Selain itu, perseroan juga masih bisa mengoptimalkan keuntungan dari distribusi vaksin serta dari klinik diagnostika, terutama terkait Covid-19. Juli 2021 lalu sempat ada rencana untuk mulai mendistribusikan vaksin mandiri berbayar, tetapi hal itu diprotes keras oleh publik.

Rencana itu sempat menjadi sentimen positif yang menaikkan harga saham KAEF. Namun, akhirnya rencana itu ditunda sembari dilakukan upaya sosialisasi terlebih dahulu. Jadi, ceruk pendapatan tersebut belum bisa diandalkan oleh KAEF, setidaknya dalam waktu dekat ini.

 

Prospek KAEF Masih Menjanjikan?

Dengan kinerjanya yang lesu pada kuartal pertama tahun ini, laju peningkatan saham KAEF selama ini menjadi kurang berdasar. Alhasil, saham KAEF terlihat cukup mahal. Valuasi price to earning ratio (PER)  KAEF kini ada di level 191,08 kali. Ini jauh lebih tinggi ketimbang KLBF yang hanya 22,23 kali.
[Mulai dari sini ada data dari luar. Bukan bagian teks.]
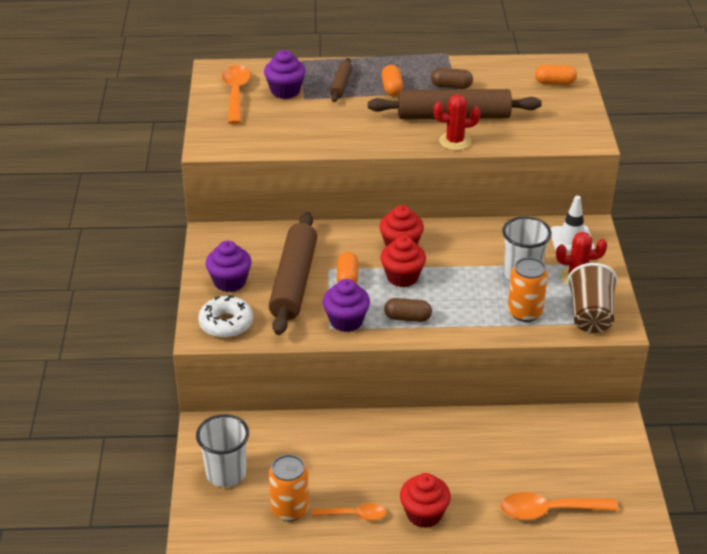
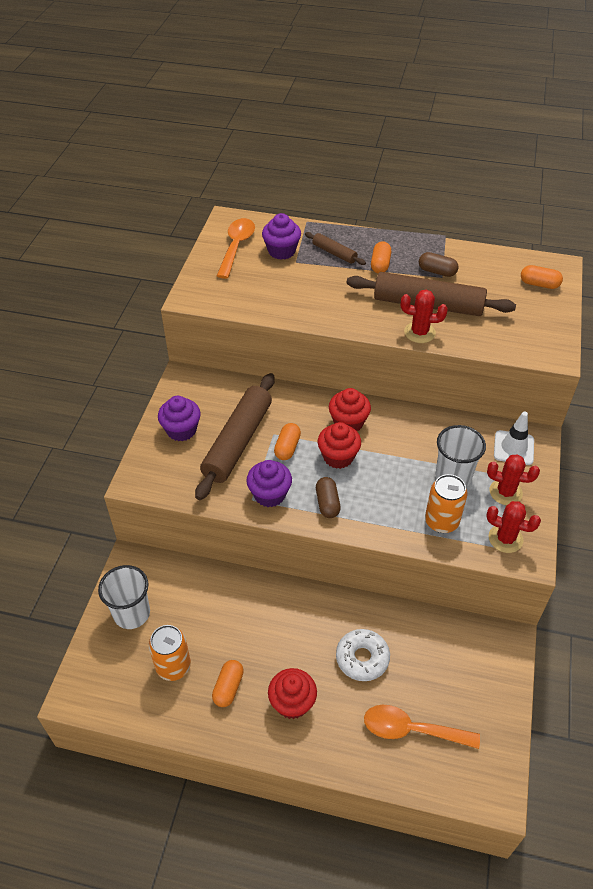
camera: 15 degrees right, 10 degrees up
(226, 323) = (161, 474): white donut -> white donut (362, 658)
(341, 85) = (334, 253): brown rolling pin -> brown rolling pin turned 75 degrees counterclockwise
(354, 515) = (228, 687): orange spoon -> orange capsule
(407, 318) = (327, 503): brown capsule -> brown capsule turned 60 degrees clockwise
(590, 315) = (505, 538): brown cup -> red cactus

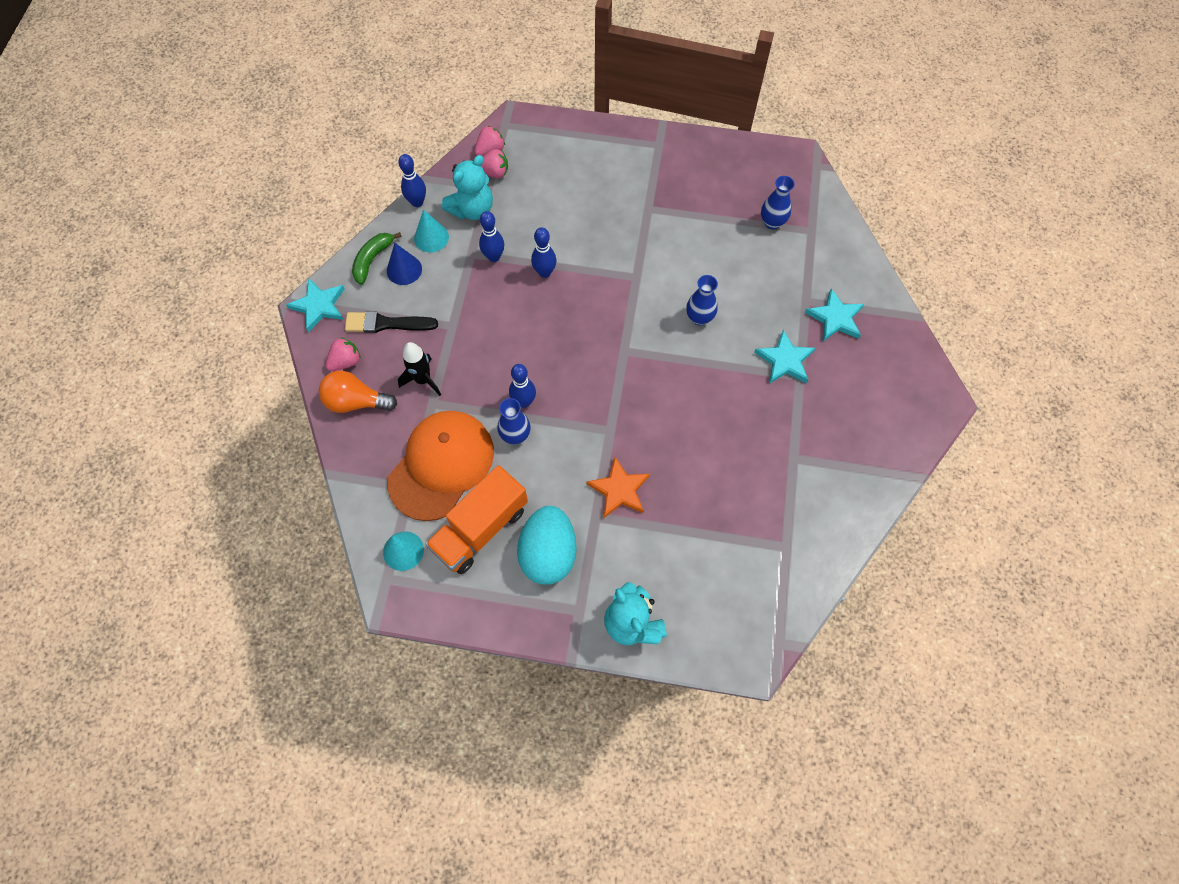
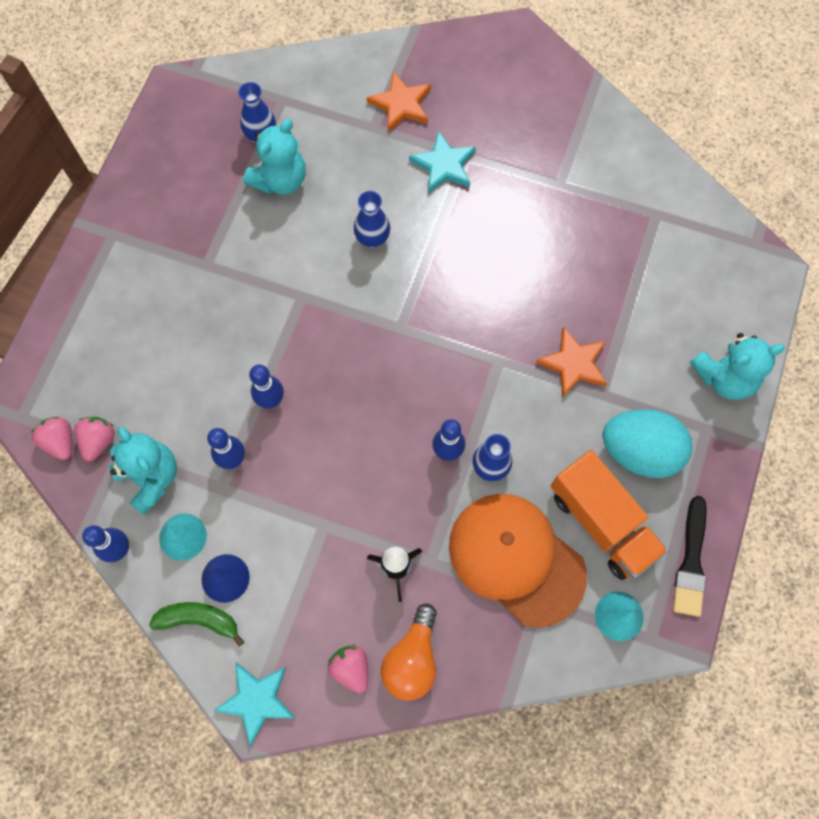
camera: 80 degrees left, 5 degrees up
(372, 260) = (199, 620): green banana -> green banana turned 150 degrees clockwise
(386, 324) = (304, 609): black brush -> black brush (691, 562)
(736, 243) = (280, 179): none -> turquoise teddy bear
(835, 318) = (401, 104): turquoise star -> orange star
Meskipun demikian, jika rencana restrukturisasi dan transformasinya berjalan mulus, tentu masih ada harapan kinerja keuangan KAEF akan kembali membaik seperti kondisi 2018. Selain itu, kita belum mendapatkan rilis kinerja keuangan KAEF untuk periode 30 Juni 2021. Bisa jadi sudah ada perbaikan signifikan.

Sebagai emiten BUMN farmasi terbesar, KAEF tentu bakal mendapatkan dukungan penuh dari pemerintah. Dengan kata lain, prospek jangka panjangnya cukup menjanjikan. Hanya saja, ketidakmampuannya mengoptimalkan keuntungan di momen pandemi tentu tidak sesuai harapan.

Dengan valuasinya yang kini sudah terlalu tinggi, adanya kenaikan harga saham KAEF di masa mendatang justru hanya akan menjadikan valuasinya bertambah mahal dan tidak lagi wajar. Oleh karena itu, investor perlu tetap hati-hati terhadap sentimen yang mungkin bakal menerbangkan lagi sahamnya.